In the section on the memry of the instance I explained what are the wal buffer and the wal files. The wal writer process is responsible for writing the changes that are written to the wal buffer into the wal files in case of a commit. Well to be honest, its not so accurate because its operation depends on many parameters but I just want you get the idea of its purpose. This process is crucial for our database because as I mentioned earlier the wal files contain all the changes that happened in the database.

The stats collector as you can guess is reponsible for gathering statistics about the postgres instance in our server. It collects statistics on tables (like num of rows,vacuum and analyze operations), indexex,functions and so on.. 

The last 4 parameters are wal reciever,wal sender,autovacuum and archiver. All those 4 parameters arent a must and they are optional. The wal reciever and wal sender are necessary in case we are using replication. They are responsible for sending(MASTER side) and reciving the wals(STANDBY side).
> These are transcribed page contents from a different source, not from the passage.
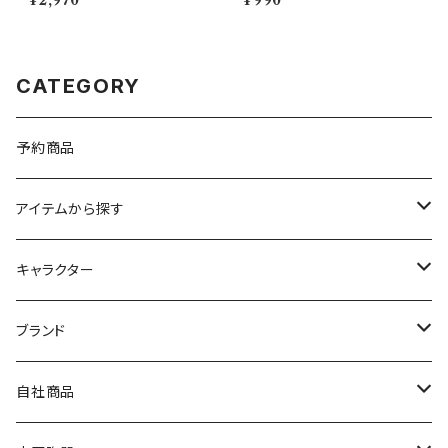
¥2,970
¥990
CATEGORY
予約商品
アイテムから探す
九谷焼
キャラクター
マグ＆カップ
ムーミン
ブランド
80th記念アイテム
プレート
MOOMIN ANIMATION
LA AMYS(エミーズ)
自社商品
リトルミイの日記念アイテム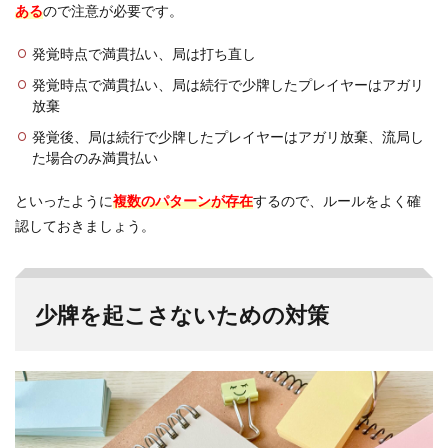
ある
ので注意が必要です。
発覚時点で満貫払い、局は打ち直し
発覚時点で満貫払い、局は続行で少牌したプレイヤーはアガリ
放棄
発覚後、局は続行で少牌したプレイヤーはアガリ放棄、流局し
た場合のみ満貫払い
といったように
複数のパターンが存在
するので、ルールをよく確
認しておきましょう。
少牌を起こさないための対策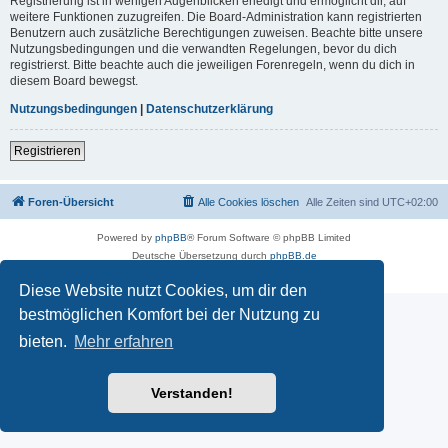
Registrierung ist in wenigen Augenblicken erledigt und ermöglicht dir, auf
weitere Funktionen zuzugreifen. Die Board-Administration kann registrierten
Benutzern auch zusätzliche Berechtigungen zuweisen. Beachte bitte unsere
Nutzungsbedingungen und die verwandten Regelungen, bevor du dich
registrierst. Bitte beachte auch die jeweiligen Forenregeln, wenn du dich in
diesem Board bewegst.
Nutzungsbedingungen
|
Datenschutzerklärung
Registrieren
Foren-Übersicht
Alle Cookies löschen
Alle Zeiten sind
UTC+02:00
Powered by
phpBB
® Forum Software © phpBB Limited
Deutsche Übersetzung durch
phpBB.de
Datenschutz
|
Nutzungsbedingungen
Diese Website nutzt Cookies, um dir den
bestmöglichen Komfort bei der Nutzung zu
bieten.
Mehr erfahren
Verstanden!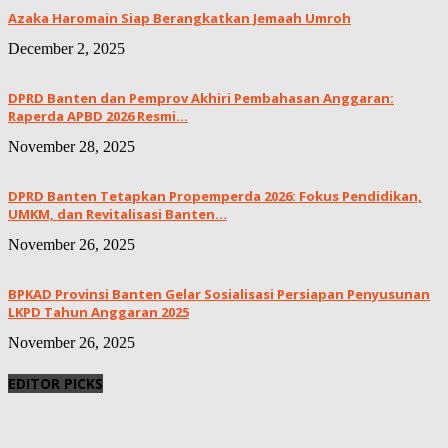
Azaka Haromain Siap Berangkatkan Jemaah Umroh
December 2, 2025
DPRD Banten dan Pemprov Akhiri Pembahasan Anggaran:
Raperda APBD 2026 Resmi...
November 28, 2025
DPRD Banten Tetapkan Propemperda 2026: Fokus Pendidikan,
UMKM, dan Revitalisasi Banten...
November 26, 2025
BPKAD Provinsi Banten Gelar Sosialisasi Persiapan Penyusunan
LKPD Tahun Anggaran 2025
November 26, 2025
EDITOR PICKS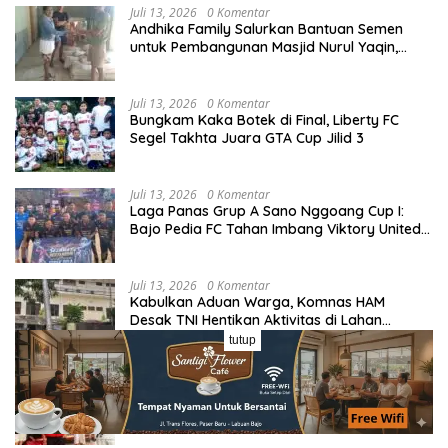
Juli 13, 2026
0 Komentar
Andhika Family Salurkan Bantuan Semen
untuk Pembangunan Masjid Nurul Yaqin,
Wujud Nyata Kepedulian terhadap Rumah
Ibadah
Juli 13, 2026
0 Komentar
Bungkam Kaka Botek di Final, Liberty FC
Segel Takhta Juara GTA Cup Jilid 3
Juli 13, 2026
0 Komentar
Laga Panas Grup A Sano Nggoang Cup I:
Bajo Pedia FC Tahan Imbang Viktory United
1-1, Pelatih dan Manajemen Puji Sportivitas
Tim
Juli 13, 2026
0 Komentar
Kabulkan Aduan Warga, Komnas HAM
Desak TNI Hentikan Aktivitas di Lahan
Sengketa Tonggurambang
tutup
Juli 14, 2026
0 Komentar
Berlian Nasak, Putri Manggarai Panen Medali
Juara di Kejurnas Kempo 2026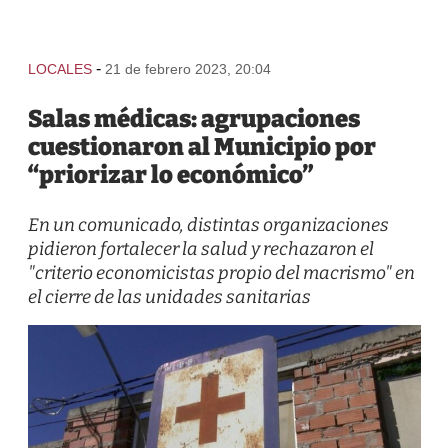
-
LOCALES
21 de febrero 2023, 20:04
Salas médicas: agrupaciones
cuestionaron al Municipio por
“priorizar lo económico”
En un comunicado, distintas organizaciones
pidieron fortalecer la salud y rechazaron el
"criterio economicistas propio del macrismo" en
el cierre de las unidades sanitarias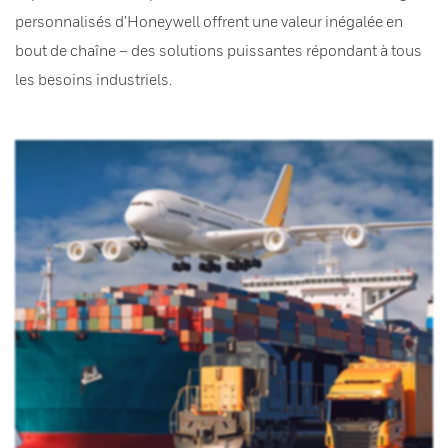
personnalisés d’Honeywell offrent une valeur inégalée en
bout de chaîne – des solutions puissantes répondant à tous
les besoins industriels.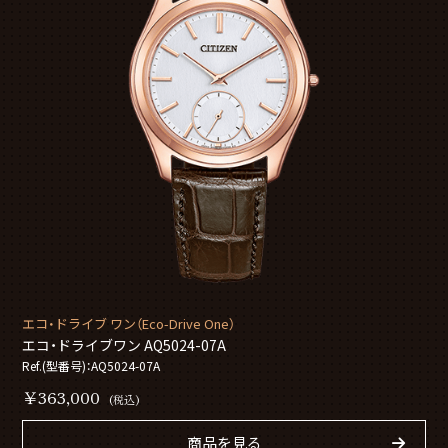
エコ・ドライブ ワン（Eco-Drive One）
エコ・ドライブワン AQ5024-07A
Ref.(型番号)：AQ5024-07A
￥363,000
(税込)
商品を見る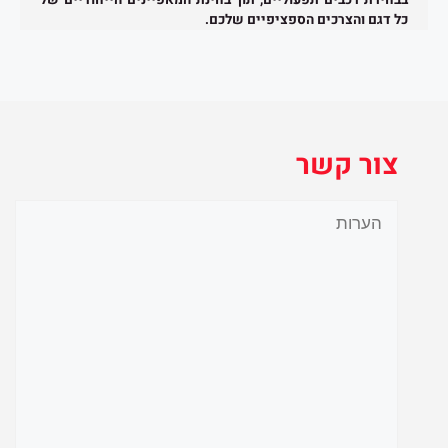
בבחירת רכבים תפעוליים, תוך בחינת המאפיינים הייחודיים של
כל דגם והצרכים הספציפיים שלכם.
צור קשר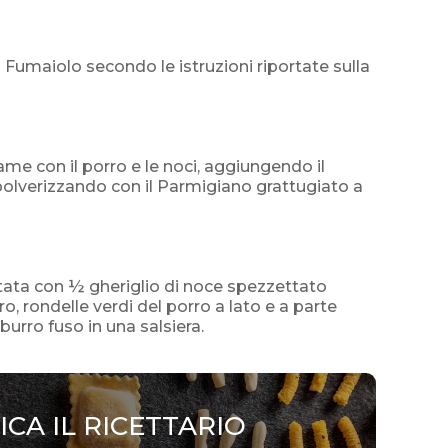
 Fumaiolo secondo le istruzioni riportate sulla
ame con il porro e le noci, aggiungendo il
polverizzando con il Parmigiano grattugiato a
rtata con ½ gheriglio di noce spezzettato
, rondelle verdi del porro a lato e a parte
rro fuso in una salsiera.
ICA IL RICETTARIO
The archiver is a process that generates archives from the wals. We can save those archives somewhere and in case we want to restore out database to a specific point in time we can use them. 

In postgres when you delete records from a table those records are not deleted immediatly from the data files. Those records are just flaged as "deleted" but they are still exist. In other words, even after a delete operation on a table the disk space that those records occupied is not freed. The vacuum process marks the locations of those "deleted" records as a location that can be used to store new data that is entered into the table. When new data is entered into the table (insert) it will overwrite the "deleted" data and we can save space. In addtition,Vacuum also gather statistics on the table. The vacuum process can be run simultaneously only to dml queries! There is another mode of vacuum that is called vacuum full. Vacuum full has the same idea behind him but the differences are that it frees the space that was occupied by those deleted records and that disk space is given back to the operating system and is not exclusive only for that table. Moreover, vacuum full requires a full lock on the table and that is why it is not so recommended to use it in production environments. The autovauum process is reponsible for scheduling the vacuum operation based on threshold of dead rows and more interesting parameters that are available in postgresql.conf.

                                                                   (An illustration of the vacuum process)

Thats all for today. In the next post I will talk about the physical structure(directories and files structuree) of the database, how to connect to the database with psql and pgadmin, understand some of the basics of sql. In addition I will explain about tablespaces,schemas and the important catalog and information_schema tables. If you think that I should add or edit something feel free to write it in the comments.